Vapours show some flaws
A burp from the Domtar tanks prompts tests of credibility
The Issue: Both Sides Should Learn
Cape Breton Post Editorial
Thurs., June 10, 2004
We are reminded this week that the key remaining battelground
over the big Sydney cleanup is the hazards
to public health - real or imagined or alleged - from
the remediation work itself.
In the context of the cleanup, the debate is pretty well exhausted
over how Sydney's operating steel complex may have affected
human health. Most people would concede that workers' lives must
have been shortened or degraded under the appalling standards
in effect through the 80-year history of the industry, and that the
broader community may also have been harmed in less direct
ways. Quantifying these effects, or determining what should follow now,
is far more difficult. Perhaps someday a court will pronounce on these questions.
However, there is almost no case to be made that the tar ponds
and coke ovens sites as they sit today are causing ongoing harm
to the physical health of the people of Sydney. The only argument
of this sort with any legs is that contaminated soil through much
of the community is a present risk to public health. That issue has
been talked out, if not resolved, at least for the moment.
What remains are concerns - real enough in themselves, however
exaggerated - over how public health will be placed at risk
once big machines start mucking around and efforts begin to
destroy some of the most hazardous materials.
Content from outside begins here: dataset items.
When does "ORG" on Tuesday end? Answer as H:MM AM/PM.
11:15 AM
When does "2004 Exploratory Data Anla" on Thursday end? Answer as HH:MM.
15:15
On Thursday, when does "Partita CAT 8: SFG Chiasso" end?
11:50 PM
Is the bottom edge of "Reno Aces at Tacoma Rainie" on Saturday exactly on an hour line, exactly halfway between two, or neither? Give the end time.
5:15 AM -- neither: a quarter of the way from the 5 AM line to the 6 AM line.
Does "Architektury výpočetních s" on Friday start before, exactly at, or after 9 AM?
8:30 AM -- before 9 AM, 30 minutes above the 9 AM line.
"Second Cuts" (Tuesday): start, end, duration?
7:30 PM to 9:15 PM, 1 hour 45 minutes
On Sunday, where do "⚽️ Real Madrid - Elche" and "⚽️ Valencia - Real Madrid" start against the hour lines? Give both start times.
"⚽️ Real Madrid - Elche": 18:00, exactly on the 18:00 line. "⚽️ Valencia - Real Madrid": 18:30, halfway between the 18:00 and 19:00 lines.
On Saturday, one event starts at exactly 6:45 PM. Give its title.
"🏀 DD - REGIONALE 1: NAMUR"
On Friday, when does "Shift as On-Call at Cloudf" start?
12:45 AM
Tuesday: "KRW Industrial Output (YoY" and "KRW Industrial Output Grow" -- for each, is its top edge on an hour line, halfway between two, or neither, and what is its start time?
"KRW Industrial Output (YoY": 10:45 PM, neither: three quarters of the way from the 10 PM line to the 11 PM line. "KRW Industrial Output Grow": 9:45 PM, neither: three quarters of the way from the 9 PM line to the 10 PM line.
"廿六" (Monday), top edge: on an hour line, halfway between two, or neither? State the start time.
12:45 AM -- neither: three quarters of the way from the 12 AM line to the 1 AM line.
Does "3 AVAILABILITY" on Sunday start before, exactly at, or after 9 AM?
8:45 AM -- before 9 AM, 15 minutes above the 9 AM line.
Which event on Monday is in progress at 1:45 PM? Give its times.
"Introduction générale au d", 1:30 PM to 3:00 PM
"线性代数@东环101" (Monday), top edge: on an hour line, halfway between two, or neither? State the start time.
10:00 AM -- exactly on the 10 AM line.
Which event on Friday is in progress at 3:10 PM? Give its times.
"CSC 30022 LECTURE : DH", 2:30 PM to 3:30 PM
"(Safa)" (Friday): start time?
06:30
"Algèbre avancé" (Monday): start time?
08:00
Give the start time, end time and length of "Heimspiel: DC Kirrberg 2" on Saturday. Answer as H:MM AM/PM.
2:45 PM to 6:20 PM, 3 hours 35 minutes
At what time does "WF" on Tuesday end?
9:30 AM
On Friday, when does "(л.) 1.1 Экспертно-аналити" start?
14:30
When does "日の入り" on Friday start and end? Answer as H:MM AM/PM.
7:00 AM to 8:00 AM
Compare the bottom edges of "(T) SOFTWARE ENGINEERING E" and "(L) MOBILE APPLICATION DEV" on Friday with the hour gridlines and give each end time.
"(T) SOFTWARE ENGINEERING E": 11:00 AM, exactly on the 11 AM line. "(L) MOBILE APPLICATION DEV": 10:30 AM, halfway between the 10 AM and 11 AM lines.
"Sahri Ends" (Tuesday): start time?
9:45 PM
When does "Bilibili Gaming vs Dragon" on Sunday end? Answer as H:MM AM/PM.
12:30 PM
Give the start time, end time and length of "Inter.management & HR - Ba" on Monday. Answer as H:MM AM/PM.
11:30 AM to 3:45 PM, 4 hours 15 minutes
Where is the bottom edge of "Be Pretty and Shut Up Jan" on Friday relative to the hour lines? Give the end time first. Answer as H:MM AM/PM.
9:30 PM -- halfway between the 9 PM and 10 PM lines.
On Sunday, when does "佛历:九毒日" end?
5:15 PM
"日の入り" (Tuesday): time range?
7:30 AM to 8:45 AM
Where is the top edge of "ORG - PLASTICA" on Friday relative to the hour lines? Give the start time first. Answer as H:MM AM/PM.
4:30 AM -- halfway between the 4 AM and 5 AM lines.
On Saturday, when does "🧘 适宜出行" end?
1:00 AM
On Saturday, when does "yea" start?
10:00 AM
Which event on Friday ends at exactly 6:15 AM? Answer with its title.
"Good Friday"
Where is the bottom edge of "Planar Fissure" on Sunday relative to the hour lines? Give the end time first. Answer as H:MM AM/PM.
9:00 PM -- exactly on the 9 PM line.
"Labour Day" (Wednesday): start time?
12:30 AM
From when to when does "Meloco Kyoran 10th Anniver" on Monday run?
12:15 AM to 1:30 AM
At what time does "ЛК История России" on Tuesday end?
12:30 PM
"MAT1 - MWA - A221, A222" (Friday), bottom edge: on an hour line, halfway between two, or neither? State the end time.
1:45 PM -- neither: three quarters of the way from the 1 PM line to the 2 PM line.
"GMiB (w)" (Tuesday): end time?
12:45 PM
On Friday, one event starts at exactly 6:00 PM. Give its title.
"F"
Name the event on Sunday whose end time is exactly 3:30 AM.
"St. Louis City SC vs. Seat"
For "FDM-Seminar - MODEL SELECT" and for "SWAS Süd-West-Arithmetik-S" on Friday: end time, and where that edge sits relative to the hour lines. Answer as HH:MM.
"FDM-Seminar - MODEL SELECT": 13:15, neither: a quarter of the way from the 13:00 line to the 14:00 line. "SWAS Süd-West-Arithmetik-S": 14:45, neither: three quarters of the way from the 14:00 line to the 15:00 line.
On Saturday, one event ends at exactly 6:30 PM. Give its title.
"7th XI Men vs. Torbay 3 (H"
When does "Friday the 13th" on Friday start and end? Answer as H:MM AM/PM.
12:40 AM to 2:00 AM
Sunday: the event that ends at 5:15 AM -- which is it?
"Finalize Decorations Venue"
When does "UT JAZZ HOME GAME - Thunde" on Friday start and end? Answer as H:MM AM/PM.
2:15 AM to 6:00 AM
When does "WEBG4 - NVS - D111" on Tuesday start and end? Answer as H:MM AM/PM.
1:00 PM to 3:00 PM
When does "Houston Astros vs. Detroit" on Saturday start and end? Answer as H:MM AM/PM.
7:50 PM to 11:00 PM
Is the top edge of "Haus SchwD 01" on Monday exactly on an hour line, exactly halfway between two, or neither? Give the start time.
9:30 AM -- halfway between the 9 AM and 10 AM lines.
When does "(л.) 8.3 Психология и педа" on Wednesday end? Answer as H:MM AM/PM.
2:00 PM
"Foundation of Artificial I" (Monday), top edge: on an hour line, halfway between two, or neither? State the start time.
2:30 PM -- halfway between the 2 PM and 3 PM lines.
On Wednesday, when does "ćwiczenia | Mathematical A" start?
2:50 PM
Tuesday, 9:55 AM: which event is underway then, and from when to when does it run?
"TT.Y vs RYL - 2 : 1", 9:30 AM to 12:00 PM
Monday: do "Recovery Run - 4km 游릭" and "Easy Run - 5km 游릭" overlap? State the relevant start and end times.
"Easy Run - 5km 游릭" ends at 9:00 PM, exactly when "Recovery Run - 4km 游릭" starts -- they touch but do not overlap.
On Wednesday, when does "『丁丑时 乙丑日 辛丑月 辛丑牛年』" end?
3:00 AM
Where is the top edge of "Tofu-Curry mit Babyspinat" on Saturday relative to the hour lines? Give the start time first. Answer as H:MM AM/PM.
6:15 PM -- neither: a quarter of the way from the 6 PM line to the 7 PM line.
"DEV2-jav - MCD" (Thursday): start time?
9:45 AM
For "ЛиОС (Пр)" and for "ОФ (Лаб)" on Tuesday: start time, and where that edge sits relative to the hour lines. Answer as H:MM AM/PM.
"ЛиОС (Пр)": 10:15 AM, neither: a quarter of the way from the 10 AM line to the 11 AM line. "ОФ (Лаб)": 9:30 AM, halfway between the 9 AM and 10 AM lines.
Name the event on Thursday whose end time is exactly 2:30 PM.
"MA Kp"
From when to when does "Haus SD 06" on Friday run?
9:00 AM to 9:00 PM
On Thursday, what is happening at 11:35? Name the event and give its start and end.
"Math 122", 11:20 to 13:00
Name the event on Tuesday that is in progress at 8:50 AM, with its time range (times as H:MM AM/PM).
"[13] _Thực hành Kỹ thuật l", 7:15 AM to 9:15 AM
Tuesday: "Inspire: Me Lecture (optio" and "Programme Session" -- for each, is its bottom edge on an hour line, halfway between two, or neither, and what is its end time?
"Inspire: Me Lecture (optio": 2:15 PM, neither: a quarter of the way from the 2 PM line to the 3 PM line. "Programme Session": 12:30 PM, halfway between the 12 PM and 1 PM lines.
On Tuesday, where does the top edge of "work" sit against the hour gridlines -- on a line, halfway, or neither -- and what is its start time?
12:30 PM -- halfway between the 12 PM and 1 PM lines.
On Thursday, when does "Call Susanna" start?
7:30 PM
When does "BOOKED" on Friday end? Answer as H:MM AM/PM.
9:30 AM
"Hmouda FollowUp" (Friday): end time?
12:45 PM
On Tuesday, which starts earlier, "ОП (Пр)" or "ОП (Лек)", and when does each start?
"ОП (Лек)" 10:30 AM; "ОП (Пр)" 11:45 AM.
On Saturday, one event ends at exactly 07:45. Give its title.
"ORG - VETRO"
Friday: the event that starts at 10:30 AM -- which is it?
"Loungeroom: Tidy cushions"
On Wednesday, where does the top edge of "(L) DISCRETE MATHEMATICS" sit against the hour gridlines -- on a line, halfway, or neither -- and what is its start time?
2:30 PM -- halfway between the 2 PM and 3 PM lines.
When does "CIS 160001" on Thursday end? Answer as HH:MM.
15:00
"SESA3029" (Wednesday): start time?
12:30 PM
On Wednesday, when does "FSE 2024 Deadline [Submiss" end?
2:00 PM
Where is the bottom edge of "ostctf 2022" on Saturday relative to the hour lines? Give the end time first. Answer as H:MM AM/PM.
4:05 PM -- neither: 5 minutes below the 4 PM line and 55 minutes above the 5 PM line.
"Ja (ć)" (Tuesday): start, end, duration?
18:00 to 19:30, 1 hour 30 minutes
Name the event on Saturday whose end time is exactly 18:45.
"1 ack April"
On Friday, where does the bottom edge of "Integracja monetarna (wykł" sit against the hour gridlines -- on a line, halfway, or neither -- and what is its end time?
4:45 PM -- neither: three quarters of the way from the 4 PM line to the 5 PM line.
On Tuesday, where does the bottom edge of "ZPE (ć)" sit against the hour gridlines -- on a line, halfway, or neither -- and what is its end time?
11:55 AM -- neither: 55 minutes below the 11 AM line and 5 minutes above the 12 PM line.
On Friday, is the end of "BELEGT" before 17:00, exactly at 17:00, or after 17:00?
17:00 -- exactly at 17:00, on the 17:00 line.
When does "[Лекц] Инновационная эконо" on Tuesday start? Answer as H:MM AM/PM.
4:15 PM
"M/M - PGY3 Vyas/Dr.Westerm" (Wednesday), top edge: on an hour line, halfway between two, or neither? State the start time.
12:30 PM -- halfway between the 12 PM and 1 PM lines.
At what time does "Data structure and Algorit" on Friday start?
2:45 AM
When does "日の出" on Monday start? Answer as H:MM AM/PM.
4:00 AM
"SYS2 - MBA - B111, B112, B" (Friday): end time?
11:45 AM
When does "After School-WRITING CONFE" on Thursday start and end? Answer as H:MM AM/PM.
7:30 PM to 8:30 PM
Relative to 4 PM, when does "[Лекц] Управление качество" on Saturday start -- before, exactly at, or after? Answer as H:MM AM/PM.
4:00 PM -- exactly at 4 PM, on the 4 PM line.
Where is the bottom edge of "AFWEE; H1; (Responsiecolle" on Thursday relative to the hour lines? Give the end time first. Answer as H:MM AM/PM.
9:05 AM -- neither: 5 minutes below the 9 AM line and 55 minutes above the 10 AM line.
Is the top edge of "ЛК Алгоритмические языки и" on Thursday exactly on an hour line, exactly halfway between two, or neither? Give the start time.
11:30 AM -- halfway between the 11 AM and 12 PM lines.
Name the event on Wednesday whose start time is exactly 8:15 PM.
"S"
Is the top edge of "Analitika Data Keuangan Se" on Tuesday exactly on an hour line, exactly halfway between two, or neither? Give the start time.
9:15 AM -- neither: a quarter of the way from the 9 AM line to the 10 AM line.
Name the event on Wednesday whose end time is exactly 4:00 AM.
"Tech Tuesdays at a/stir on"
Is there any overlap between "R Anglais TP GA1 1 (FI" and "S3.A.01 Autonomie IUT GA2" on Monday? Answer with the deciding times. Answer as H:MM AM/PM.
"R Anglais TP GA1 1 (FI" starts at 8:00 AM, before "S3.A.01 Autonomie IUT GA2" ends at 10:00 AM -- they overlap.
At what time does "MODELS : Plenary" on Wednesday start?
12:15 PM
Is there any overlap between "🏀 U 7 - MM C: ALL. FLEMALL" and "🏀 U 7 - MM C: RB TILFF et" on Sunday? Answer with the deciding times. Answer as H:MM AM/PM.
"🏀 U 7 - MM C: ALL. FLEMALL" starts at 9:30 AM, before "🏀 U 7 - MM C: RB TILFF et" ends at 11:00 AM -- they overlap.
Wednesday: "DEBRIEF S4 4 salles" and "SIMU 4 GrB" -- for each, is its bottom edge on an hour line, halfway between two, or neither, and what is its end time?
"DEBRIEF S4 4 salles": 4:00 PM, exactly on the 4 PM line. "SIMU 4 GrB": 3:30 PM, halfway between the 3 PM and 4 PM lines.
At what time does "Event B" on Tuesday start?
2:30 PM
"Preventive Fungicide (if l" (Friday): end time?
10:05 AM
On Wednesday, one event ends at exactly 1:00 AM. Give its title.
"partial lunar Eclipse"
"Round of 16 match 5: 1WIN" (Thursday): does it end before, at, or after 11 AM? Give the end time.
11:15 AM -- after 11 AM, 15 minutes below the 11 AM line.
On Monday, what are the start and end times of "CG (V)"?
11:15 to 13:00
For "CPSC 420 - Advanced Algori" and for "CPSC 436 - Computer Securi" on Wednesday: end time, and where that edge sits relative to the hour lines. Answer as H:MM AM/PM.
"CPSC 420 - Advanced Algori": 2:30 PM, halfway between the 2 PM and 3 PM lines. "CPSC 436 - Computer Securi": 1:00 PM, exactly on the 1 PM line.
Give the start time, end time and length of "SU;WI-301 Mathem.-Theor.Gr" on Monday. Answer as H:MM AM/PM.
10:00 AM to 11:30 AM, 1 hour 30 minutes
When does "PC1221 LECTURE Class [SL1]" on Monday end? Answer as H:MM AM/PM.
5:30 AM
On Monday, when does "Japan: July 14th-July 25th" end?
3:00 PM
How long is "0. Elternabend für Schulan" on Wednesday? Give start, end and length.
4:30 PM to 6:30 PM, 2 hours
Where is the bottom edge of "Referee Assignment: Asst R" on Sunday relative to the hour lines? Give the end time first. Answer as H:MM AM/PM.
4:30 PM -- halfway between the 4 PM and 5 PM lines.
Think of the fuss this week over some high naphthalene readings
at air monitoring stations, which resulted in a temporary halt
to the removal of tarry sludge from the Domtar tank on the coke
ovens site. A minor, localized and short-term exceedance of the
project standard for one of the more benign of some 40 substances
monitored was sufficient for a small public protest and the reiterated
demand for a residential relocation program.
It was an approximate replay of the commotion over high
toluene readings last summer. Official suspicion at the time that
faulty monitoring equipment was to blame was greeted with derision
by the relocation lobby. Residents came forward to complain
of symptoms they confidently attributed to toluene vapours which
weren't actually there because the monitors had indeed been
putting out false high readings.
If relocation advocates and other cleanup critics persist in trying
to milk every opportunity so injudiciously, the public can only
tire of it, if that hasn't happened already. The authorities aren't
off the hook, however.
For starters, put the mayor on the notification list. Mayor John
Morgan was justifiably ticked off that he was not told of the naphthalene
problem. He may not have an official role in any of this
but he is the mayor, and there are residents who would call him
about their worries before they'd call a federal or provincial office.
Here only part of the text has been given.